According to Diet, Canadian military rations cost $ 16.95 for around 3,000 to 3,500 calories and come in a variety of flavors, such as: B. Pizza and Pulled Pork. They’ve proven so popular that the store limits sales to two per customer.
60 meals for $ 279
One of Forest City Surplus’s hottest sellers during the pandemic is this 56-serving freeze-dried meal set that retails for $ 199 and has a longer shelf life than its owner. (Colin Butler / CBC News)
Freeze-dried food is also a best seller, and while it may not be as rich as army food, it comes in handy. One of the most popular options in the business is an emergency meal kit that includes meals like chilli macaroni, chicken noodle soup, pasta, and desserts. It costs $ 199 for 56 servings or $ 279 for 60 servings.
Diet said while foods with a stable shelf life have been a popular option lately, it isn’t the only way the retailer is doing brisk business these days.
“We have a lot of rubber gloves that we have sold, we have chemical-resistant latex gloves, flashlights, first aid kits, bandages, hand soap, we just got more surgical masks yesterday.”
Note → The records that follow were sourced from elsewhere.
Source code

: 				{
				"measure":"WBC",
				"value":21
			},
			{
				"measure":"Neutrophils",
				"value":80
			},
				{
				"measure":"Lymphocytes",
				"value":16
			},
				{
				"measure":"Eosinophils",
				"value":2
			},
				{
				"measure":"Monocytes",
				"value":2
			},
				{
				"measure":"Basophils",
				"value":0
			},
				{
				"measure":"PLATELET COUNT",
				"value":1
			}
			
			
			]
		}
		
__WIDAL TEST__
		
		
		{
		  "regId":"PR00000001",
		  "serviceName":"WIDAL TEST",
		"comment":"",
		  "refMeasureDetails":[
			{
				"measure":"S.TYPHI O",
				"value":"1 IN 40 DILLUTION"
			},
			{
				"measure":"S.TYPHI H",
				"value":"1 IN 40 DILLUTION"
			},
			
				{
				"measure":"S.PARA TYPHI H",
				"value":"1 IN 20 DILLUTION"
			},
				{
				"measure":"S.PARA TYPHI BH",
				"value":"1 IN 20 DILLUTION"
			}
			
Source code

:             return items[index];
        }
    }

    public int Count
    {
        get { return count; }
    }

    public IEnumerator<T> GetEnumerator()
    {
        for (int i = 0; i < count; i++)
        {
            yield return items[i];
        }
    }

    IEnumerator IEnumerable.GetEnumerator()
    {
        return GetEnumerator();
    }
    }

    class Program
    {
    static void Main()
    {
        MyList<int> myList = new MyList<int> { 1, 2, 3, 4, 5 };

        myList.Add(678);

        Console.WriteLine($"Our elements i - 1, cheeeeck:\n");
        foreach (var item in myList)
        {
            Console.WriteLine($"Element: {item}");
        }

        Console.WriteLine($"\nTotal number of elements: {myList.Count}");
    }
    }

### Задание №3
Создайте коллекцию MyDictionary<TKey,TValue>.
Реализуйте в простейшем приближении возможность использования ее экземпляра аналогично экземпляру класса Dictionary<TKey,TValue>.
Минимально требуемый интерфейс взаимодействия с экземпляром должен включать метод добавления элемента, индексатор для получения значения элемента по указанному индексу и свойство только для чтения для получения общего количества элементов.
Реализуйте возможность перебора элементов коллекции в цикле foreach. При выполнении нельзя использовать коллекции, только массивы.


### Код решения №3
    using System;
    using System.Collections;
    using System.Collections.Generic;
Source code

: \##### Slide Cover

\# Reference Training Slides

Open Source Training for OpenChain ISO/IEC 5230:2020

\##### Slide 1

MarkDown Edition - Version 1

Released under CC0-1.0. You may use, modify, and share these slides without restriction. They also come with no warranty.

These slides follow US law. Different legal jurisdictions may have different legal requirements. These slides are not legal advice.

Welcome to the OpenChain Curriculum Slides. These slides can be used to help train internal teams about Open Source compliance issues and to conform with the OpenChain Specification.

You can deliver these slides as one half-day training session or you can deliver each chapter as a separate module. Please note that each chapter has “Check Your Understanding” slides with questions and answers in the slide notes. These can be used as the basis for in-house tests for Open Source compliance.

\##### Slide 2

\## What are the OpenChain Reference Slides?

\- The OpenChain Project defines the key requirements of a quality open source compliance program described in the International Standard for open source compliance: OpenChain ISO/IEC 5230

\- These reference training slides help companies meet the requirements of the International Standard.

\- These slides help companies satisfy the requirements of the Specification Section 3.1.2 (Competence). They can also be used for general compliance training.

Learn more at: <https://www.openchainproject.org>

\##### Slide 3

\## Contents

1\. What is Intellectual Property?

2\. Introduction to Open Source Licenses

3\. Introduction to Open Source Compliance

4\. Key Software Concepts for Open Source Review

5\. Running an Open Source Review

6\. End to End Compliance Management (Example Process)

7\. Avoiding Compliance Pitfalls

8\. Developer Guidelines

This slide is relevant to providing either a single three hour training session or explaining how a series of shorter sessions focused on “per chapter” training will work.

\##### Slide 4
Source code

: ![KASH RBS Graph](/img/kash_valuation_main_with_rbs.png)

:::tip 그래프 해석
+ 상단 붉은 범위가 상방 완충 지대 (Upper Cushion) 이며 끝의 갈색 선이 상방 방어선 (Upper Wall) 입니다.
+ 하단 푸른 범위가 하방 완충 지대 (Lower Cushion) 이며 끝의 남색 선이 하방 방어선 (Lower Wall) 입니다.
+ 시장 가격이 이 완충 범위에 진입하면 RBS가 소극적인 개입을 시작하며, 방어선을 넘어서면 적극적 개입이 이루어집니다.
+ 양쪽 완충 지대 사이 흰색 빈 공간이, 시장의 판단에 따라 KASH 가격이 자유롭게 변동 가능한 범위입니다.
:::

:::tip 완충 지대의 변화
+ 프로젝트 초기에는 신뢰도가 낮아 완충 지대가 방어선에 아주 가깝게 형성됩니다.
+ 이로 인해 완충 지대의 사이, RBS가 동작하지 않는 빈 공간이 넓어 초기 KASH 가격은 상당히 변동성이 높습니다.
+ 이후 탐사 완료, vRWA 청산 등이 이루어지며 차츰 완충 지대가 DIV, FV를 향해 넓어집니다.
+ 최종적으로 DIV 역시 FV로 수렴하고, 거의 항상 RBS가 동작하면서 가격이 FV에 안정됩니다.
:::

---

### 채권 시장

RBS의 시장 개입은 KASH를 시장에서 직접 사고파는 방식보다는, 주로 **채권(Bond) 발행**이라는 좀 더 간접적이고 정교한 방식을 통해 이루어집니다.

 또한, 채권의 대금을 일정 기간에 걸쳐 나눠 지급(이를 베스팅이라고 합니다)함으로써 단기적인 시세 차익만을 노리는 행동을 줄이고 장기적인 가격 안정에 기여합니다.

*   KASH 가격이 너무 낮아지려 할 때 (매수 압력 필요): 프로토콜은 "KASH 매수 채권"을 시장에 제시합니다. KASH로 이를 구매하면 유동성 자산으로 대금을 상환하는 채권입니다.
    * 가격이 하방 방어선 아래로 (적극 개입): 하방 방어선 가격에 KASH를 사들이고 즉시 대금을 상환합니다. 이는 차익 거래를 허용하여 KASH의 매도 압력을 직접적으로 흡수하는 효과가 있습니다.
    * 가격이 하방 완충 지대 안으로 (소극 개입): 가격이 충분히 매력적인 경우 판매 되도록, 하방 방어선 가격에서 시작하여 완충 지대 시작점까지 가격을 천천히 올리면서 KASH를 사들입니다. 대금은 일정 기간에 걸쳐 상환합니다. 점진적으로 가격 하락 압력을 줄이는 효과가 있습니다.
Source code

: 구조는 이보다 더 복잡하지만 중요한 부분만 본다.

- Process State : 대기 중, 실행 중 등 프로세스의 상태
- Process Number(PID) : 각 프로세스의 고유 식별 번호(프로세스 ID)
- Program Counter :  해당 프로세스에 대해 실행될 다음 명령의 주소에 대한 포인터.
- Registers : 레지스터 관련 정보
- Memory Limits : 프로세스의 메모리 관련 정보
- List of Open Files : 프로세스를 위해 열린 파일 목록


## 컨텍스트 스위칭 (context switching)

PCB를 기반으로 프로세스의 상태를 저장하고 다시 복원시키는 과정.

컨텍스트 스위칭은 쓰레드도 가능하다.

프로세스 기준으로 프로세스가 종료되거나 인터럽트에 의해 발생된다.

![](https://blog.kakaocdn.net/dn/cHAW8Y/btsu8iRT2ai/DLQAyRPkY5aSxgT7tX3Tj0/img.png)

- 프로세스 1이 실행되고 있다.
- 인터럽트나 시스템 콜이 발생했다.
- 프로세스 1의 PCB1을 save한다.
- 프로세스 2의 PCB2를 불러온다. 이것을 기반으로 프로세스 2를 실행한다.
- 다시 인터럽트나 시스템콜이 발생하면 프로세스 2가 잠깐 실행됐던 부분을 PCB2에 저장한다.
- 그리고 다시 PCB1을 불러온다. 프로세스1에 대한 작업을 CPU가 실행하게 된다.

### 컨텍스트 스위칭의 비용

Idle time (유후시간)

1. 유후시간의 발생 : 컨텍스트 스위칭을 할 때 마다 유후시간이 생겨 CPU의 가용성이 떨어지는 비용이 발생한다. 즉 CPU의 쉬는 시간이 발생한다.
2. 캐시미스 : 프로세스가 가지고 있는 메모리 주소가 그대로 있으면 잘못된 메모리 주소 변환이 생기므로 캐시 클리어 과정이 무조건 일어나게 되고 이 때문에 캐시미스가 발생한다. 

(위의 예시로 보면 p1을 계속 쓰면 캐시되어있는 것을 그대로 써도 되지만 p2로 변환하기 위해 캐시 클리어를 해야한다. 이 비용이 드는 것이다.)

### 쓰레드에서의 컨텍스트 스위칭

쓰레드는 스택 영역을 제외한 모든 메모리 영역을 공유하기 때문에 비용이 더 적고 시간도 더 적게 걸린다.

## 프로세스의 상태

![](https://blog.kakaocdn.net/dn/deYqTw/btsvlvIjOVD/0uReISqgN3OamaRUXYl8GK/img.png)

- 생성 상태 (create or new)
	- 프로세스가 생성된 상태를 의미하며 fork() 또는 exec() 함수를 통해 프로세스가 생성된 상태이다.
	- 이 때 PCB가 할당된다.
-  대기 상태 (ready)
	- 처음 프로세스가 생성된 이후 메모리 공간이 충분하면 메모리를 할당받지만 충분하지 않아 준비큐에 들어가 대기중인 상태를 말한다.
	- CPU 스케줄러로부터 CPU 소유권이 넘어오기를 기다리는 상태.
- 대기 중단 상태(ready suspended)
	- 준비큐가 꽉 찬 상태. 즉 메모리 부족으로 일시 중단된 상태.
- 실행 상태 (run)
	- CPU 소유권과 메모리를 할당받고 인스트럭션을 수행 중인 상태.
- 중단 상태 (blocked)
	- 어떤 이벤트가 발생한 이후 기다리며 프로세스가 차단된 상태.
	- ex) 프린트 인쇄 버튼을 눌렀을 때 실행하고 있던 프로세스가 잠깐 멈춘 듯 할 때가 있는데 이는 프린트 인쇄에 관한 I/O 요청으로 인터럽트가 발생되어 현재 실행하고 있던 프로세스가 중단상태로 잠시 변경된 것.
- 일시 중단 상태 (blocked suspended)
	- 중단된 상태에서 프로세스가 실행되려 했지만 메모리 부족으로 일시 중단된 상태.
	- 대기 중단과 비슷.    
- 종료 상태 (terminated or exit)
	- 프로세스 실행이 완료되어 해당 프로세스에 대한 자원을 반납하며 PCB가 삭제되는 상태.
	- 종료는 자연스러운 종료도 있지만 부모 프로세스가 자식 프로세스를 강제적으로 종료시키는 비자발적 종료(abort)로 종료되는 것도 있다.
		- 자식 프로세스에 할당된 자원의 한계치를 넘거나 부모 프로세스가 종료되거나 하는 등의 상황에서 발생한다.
For Forest City Surplus, the only shop in town that equips both bomb-proof bunkers and bug-out bags for the savvy survivor who wants to thrive in the apocalypse, this is a moment I told you.
Diet is quick to point out that while the business is luckier than most because of its special inventory, the tight government restrictions to curb the spread of the virus are also affecting the business.
“Overall, we’re fine,” he said. “I think that definitely has an impact on the way we work. We can’t allow customers to browse our store.”
For people looking to cross things off an apocalypse prep list, the store is mostly closed with the exception of cash registers and some popular items. According to Diet, staff are happy to pass on your gas mask, hatchet, or crease when you order online or drive to the roadside for pickup.